» Task: Beginning with the first line below, output every record verbatim and leave out the images.

» Items listed in a dataset:
=====
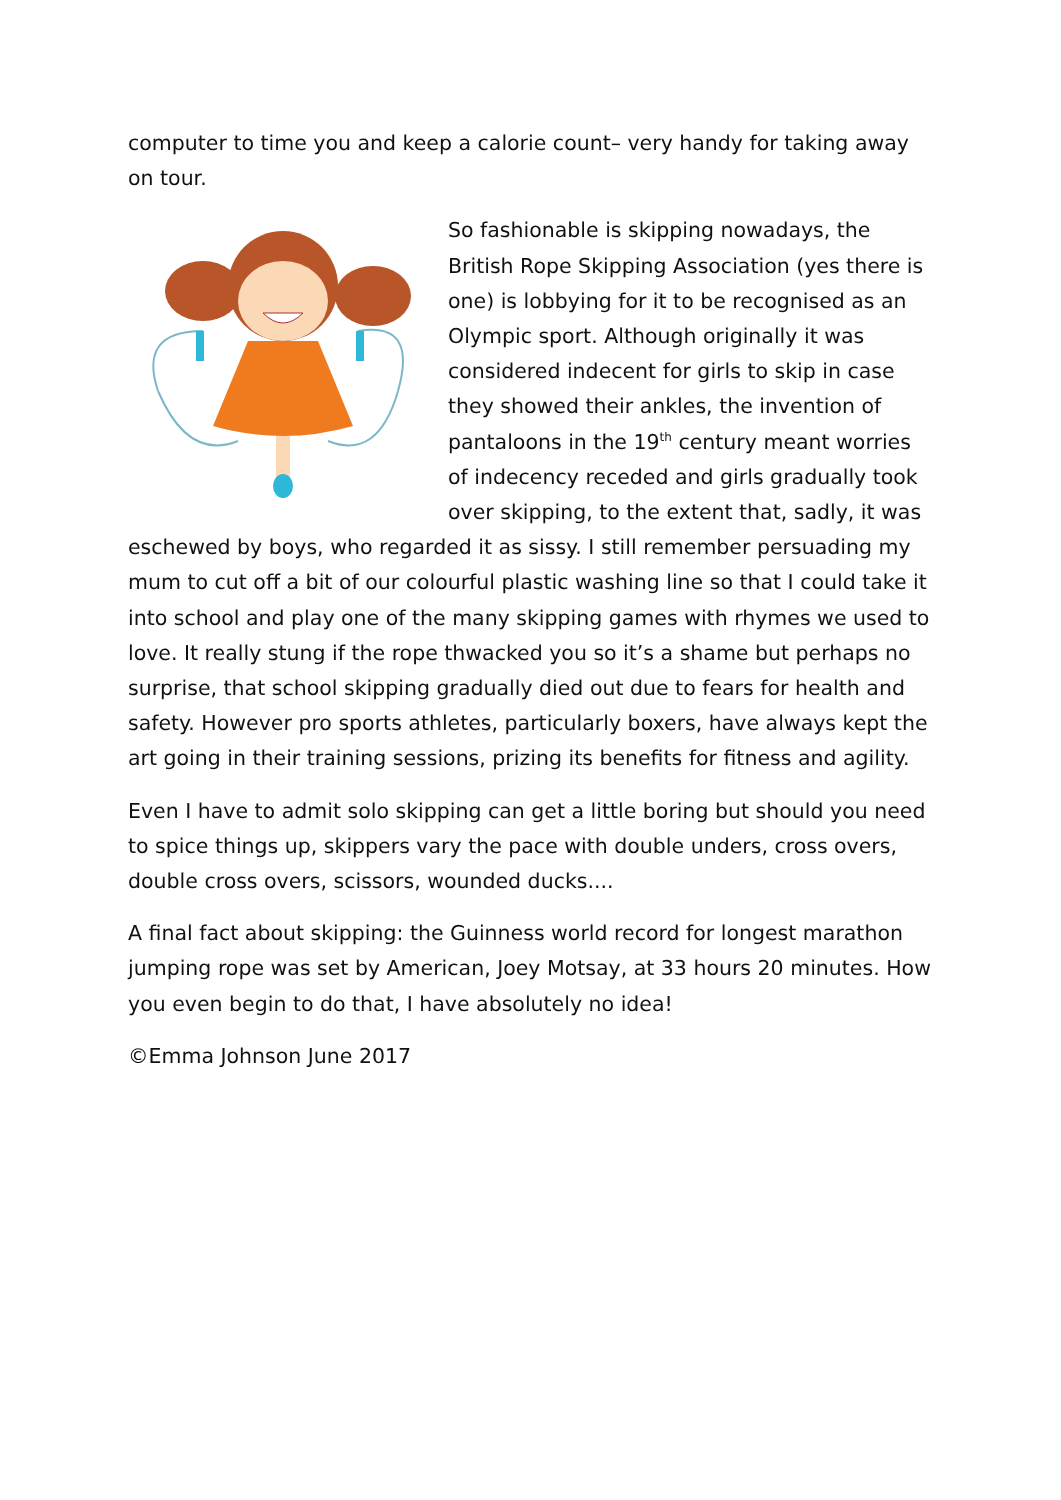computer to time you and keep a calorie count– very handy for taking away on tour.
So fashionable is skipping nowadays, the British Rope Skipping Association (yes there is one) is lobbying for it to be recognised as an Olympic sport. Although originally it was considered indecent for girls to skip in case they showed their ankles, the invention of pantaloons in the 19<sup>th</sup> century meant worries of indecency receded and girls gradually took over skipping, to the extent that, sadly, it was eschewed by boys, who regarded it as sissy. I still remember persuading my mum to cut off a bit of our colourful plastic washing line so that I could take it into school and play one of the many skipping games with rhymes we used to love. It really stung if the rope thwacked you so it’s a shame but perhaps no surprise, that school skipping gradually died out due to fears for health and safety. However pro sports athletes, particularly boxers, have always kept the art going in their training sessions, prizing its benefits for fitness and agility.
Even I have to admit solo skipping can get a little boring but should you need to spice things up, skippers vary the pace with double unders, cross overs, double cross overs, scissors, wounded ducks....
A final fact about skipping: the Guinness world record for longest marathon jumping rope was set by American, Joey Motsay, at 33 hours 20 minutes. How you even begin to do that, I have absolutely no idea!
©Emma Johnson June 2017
=====
» Result of the exercise:
computer to time you and keep a calorie count– very handy for taking away on tour.
So fashionable is skipping nowadays, the British Rope Skipping Association (yes there is one) is lobbying for it to be recognised as an Olympic sport. Although originally it was considered indecent for girls to skip in case they showed their ankles, the invention of pantaloons in the 19<sup>th</sup> century meant worries of indecency receded and girls gradually took over skipping, to the extent that, sadly, it was eschewed by boys, who regarded it as sissy. I still remember persuading my mum to cut off a bit of our colourful plastic washing line so that I could take it into school and play one of the many skipping games with rhymes we used to love. It really stung if the rope thwacked you so it’s a shame but perhaps no surprise, that school skipping gradually died out due to fears for health and safety. However pro sports athletes, particularly boxers, have always kept the art going in their training sessions, prizing its benefits for fitness and agility.
Even I have to admit solo skipping can get a little boring but should you need to spice things up, skippers vary the pace with double unders, cross overs, double cross overs, scissors, wounded ducks....
A final fact about skipping: the Guinness world record for longest marathon jumping rope was set by American, Joey Motsay, at 33 hours 20 minutes. How you even begin to do that, I have absolutely no idea!
©Emma Johnson June 2017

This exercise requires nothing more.